Freireich's focus was on the commonest form of childhood leukemia—acute lymphoblastic leukemia (ALL). The diagnosis was a death sentence. "The children would come in bleeding," Freireich says. "They'd have infections. They would be in pain. Median survival was about eight weeks, and everyone was dead within the year." At the time three drugs were known to be useful against ALL. One was methotrexate, which, the pediatric pathologist Sidney Farber had shown seven years earlier, could push the disease into remission. Corticosteroids and 6-mercaptopurine (6-MP) had since proved useful. But even though methotrexate and 6-MP could kill a lot of cancer cells, they couldn't kill them all, and those that survived would regroup and adjust and multiply and return with a vengeance. "These remissions were all temporary—two or three months," Freireich, who now directs the adult-leukemia research program at the M. D. Anderson Cancer Center in Houston, says. "The authorities in hematology didn't even want to use them in children. They felt it just prolonged the agony, made them suffer, and gave them side effects. That was the landscape."

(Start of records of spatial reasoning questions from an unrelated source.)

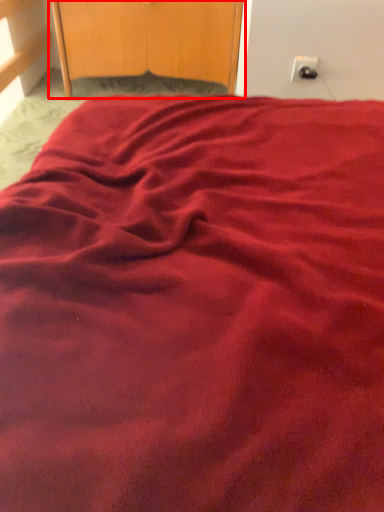
Question: From the image's perspective, what is the correct spatial relationship of dresser (annotated by the red box) in relation to electric outlet?

Choices:
 (A) above
 (B) below

Answer: (A)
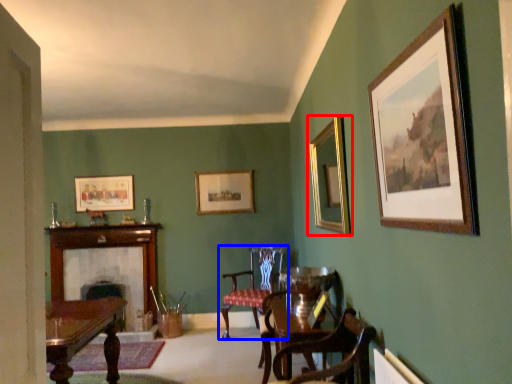
Question: Among these objects, which one is farthest to the camera, picture frame (highlighted by a red box) or chair (highlighted by a blue box)?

In those years the medical world had made great strides against tuberculosis, and treating TB ran into the same problem as treating cancer: if doctors went after it with one drug, the bacteria eventually developed resistance. Their solution was to use multiple drugs simultaneously that worked in very different ways. Freireich wondered about applying that model to leukemia. Methotrexate worked by disrupting folic-acid uptake, which was crucial in the division of cells; 6-MP shut down the synthesis of purine, which was also critical in cell division. Putting the two together would be like hitting the cancer with a left hook and a right hook. Working with a group that eventually included Tom Frei, of the NCI, and James Holland, of the Roswell Park Cancer Institute in Buffalo, Freireich started treating ALL patients with methotrexate and 6-MP in combination, each at two-thirds its regular dose to keep side effects in check. The remissions grew more frequent. Freireich then added the steroid prednisone, which worked by a mechanism different from that of either 6-MP or methotrexate; he could give it at full dose and not worry about the side effects getting out of control. Now he had a left hook, a right hook, and an uppercut.

"So things are looking good," Freireich went on. "But still everyone dies. The remissions are short. And then out of the blue came the gift from heaven"—another drug, derived from periwinkle, that had been discovered by Irving Johnson, a researcher at Eli Lilly. "In order to get two milligrams of drug, it took something like two train-car loads of periwinkle," Freireich said. "It was expensive. But Johnson was persistent." Lilly offered the new drug to Freireich. "Johnson had done work in mice, and he showed me the results. I said, 'Gee whiz, I've got ten kids on the ward dying. I'll give it to them tomorrow.' So I went to Zubrod. He said, 'I don't think it's a good idea.' But I said, 'These kids are dying. What's the difference?' He said, 'Okay, I'll let you do a few children.' The response rate was fifty-five percent. The kids jumped out of bed." The drug was called vincristine, and by itself it was no wonder drug. Like the others, it worked only for a while. But the good news was that it had a unique mechanism of action—it interfered with cell division by binding to what is called the spindle protein—and its side effects were different from those of the other drugs. "So I sat down at my desk one day and I thought, Gee, if I can give 6-MP and meth at two-thirds dose and prednisone at full dose and vincristine has different limiting toxicities, I bet I can give a full dose of that, too. So I devised a trial where we would give all four in combination." The trial was called VAMP. It was a left hook, a right hook, an uppercut, and a jab, and the hope was that if you hit leukemia with that barrage it would never get up off the canvas.